══ Supplied information ══
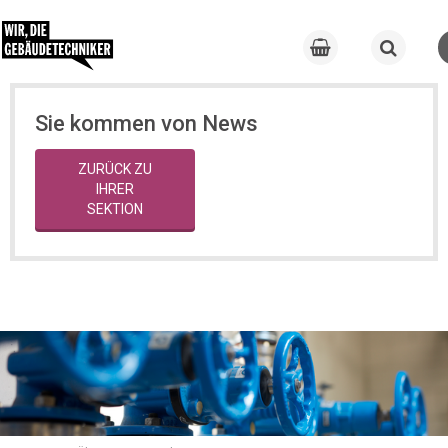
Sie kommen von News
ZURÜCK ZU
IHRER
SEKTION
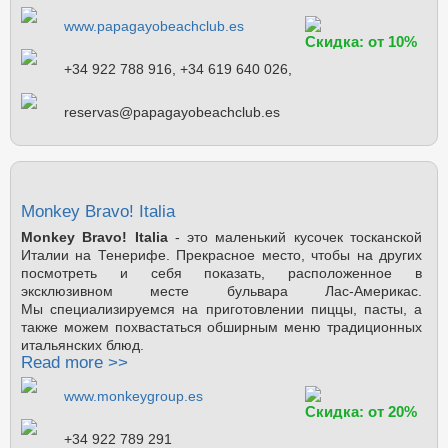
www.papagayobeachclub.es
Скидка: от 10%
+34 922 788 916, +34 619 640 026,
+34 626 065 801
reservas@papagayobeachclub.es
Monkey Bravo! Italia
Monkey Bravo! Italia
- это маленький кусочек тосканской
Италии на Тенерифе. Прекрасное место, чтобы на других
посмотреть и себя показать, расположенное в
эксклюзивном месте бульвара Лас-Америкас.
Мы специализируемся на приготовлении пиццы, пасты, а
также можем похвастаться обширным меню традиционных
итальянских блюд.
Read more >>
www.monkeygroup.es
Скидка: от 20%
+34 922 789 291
═══
The response has to be an exact copy of all the data, pictures excluded.

Sie kommen von News
ZURÜCK ZU
IHRER
SEKTION
www.papagayobeachclub.es
Скидка: от 10%
+34 922 788 916, +34 619 640 026,
+34 626 065 801
reservas@papagayobeachclub.es
Monkey Bravo! Italia
Monkey Bravo! Italia
- это маленький кусочек тосканской
Италии на Тенерифе. Прекрасное место, чтобы на других
посмотреть и себя показать, расположенное в
эксклюзивном месте бульвара Лас-Америкас.
Мы специализируемся на приготовлении пиццы, пасты, а
также можем похвастаться обширным меню традиционных
итальянских блюд.
Read more >>
www.monkeygroup.es
Скидка: от 20%
+34 922 789 291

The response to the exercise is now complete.